What is the government doing about all of this? Quite a bit, it turns out. The attacks trigger a government “incident response and mitigation effort,” White House Cybersecurity Coordinator Howard Schmidt told Battleland.

The Pentagon and the National Security Agency are even involved in analyzing these attacks. On the cyber beat, “They have been around a lot longer than other agencies,” Schmidt said. “So they are part of the team as well to do the analysis and see if this indeed is something more than just a hacktivist probe or a criminal probe.”

 The FBI is also at the table. “In virtually all of these instances, there is some sort of criminal activity that takes place,” Schmidt said. “So clearly, the FBI is in the lead in terms of coordinating a response for those sorts of activities.”

Meanwhile, the Department of Homeland Security’s Computer Emergency Readiness Team is in charge of warning other potential targets in industry and disseminating threat information. (This seems to be one of the weaker spots in the government’s response to increasing cyber attacks. A Government Accountability Office report last July said that “less than one-third of private sector respondents reported that they were receiving actionable cyber threat information and alerts to a great or moderate extent.”)

And the government is also under attack, big time.

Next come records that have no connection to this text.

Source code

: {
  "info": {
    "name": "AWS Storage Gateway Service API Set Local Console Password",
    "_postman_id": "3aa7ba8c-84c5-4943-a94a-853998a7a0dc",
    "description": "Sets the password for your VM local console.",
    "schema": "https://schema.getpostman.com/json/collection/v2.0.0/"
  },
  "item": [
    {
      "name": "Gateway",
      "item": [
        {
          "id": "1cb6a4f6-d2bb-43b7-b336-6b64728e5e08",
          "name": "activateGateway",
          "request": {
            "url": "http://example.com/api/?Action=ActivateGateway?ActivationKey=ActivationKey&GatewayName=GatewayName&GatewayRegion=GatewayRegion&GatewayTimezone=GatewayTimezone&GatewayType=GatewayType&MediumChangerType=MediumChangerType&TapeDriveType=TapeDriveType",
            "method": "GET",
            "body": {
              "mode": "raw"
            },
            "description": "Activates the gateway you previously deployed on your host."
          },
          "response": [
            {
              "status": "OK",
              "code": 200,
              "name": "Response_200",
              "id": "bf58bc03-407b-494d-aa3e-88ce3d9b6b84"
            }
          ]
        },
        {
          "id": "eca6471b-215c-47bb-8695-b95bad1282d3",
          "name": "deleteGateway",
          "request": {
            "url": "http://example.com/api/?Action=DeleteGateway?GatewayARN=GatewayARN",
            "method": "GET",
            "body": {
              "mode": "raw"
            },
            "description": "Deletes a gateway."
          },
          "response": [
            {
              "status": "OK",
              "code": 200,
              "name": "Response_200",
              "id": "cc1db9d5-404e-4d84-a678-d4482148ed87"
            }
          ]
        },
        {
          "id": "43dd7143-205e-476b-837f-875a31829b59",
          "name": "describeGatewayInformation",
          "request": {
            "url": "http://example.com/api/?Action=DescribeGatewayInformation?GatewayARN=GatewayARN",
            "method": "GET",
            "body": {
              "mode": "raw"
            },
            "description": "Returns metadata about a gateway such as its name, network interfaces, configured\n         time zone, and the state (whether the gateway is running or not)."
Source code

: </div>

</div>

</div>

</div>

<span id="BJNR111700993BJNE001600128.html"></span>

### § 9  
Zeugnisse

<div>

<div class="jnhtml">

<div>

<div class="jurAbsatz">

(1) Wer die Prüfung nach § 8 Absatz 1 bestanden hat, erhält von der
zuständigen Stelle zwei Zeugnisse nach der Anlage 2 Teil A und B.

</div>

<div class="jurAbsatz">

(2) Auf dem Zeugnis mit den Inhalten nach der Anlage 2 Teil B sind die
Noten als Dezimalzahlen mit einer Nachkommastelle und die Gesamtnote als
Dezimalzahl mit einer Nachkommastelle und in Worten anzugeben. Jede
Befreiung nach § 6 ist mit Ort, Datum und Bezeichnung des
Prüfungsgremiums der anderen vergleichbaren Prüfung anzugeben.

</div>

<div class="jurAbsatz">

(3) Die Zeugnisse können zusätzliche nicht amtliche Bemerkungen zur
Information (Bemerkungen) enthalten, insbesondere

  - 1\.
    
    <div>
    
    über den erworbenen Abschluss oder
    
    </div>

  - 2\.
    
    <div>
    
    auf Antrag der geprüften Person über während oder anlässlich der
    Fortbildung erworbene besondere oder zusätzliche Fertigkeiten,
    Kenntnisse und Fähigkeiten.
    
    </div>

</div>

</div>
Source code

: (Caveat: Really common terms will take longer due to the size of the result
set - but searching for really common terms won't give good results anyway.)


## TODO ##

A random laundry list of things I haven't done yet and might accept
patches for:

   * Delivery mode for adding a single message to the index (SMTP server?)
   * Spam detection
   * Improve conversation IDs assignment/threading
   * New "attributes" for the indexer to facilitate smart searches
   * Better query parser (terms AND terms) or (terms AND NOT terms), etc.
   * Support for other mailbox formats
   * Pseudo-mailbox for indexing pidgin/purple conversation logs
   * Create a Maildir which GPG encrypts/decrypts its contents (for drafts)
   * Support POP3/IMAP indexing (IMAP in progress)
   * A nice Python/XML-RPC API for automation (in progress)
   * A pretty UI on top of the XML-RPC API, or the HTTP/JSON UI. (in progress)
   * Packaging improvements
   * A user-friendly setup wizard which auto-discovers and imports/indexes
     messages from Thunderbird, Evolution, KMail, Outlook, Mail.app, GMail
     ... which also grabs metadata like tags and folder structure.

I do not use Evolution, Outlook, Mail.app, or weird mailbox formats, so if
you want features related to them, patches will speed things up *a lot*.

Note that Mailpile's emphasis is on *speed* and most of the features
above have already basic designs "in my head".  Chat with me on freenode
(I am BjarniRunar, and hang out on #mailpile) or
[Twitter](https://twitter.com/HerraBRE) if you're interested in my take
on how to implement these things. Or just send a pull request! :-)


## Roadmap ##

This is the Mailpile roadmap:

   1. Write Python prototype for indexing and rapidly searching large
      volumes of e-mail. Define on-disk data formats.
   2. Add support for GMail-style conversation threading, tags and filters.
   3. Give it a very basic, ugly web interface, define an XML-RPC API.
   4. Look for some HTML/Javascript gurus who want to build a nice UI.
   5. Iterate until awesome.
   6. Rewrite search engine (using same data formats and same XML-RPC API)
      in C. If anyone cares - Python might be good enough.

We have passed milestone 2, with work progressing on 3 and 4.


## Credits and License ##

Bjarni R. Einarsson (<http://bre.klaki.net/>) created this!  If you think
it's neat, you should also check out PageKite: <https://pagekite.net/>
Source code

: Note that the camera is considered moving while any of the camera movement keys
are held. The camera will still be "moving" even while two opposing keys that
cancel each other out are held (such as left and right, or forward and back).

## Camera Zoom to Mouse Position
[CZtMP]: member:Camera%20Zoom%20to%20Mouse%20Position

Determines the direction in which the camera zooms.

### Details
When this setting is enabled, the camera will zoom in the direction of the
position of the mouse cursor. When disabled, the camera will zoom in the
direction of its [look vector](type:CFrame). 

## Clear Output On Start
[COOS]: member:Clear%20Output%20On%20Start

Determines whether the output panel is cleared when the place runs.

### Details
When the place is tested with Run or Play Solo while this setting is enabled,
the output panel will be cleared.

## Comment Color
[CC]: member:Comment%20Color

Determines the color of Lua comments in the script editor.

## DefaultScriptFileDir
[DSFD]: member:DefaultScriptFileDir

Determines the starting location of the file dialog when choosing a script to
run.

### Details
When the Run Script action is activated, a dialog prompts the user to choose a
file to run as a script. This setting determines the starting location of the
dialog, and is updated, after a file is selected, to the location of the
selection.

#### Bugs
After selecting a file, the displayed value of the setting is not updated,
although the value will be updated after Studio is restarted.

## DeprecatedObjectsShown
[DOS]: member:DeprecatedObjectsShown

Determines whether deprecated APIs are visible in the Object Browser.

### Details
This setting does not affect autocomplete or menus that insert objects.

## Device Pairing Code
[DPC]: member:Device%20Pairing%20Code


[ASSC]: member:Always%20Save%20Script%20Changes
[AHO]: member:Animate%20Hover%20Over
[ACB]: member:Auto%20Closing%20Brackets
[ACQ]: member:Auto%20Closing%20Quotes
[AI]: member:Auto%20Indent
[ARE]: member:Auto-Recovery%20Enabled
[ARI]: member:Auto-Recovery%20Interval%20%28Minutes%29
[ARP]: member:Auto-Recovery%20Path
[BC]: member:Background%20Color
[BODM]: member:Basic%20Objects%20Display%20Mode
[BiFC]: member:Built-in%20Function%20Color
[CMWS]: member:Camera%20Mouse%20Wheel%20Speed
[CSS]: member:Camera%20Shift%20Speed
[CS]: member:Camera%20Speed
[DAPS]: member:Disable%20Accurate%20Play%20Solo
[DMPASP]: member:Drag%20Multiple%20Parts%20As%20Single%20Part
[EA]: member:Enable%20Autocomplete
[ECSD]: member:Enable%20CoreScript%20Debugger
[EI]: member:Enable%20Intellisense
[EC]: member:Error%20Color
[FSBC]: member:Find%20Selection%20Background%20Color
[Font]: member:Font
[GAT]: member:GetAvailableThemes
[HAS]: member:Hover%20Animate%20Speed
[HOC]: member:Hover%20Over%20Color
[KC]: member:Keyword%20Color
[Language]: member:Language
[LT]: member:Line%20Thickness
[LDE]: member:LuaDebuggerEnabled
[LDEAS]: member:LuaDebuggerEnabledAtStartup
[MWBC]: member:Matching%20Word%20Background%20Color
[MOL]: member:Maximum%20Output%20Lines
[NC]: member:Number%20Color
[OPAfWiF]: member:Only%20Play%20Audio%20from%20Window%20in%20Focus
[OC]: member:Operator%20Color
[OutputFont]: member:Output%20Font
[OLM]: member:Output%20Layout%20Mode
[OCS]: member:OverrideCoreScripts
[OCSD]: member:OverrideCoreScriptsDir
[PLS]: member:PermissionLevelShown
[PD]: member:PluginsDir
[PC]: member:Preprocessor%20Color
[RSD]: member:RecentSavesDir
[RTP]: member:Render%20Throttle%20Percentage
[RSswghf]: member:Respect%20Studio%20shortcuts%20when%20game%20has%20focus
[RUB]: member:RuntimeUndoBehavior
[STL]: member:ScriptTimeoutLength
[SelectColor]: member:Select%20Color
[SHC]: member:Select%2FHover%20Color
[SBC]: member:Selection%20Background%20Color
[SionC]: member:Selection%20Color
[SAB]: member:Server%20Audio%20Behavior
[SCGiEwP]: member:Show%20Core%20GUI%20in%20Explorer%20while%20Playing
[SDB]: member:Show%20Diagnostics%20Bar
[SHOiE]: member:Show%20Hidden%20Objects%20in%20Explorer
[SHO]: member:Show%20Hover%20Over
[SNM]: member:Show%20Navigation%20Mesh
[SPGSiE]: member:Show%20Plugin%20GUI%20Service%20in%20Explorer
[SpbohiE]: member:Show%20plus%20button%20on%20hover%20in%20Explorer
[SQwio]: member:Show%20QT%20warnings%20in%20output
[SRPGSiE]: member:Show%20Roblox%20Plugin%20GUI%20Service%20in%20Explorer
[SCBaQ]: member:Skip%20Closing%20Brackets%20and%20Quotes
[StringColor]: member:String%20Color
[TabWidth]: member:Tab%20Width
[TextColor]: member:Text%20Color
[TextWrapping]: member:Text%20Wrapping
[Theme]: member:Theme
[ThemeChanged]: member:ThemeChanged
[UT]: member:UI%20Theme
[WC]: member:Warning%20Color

Reports of cyber security incidents from federal agencies increased from 5,503 in 2006 to 41,776 in 2010 – a 650 percent increase, according to the GAO. The Pentagon says its networks are probed millions of times every day, and that more than a hundred foreign intelligence agencies have attempted to penetrate DOD networks or those of military contractors.

It’s enough to make you want to unplug, if only you could.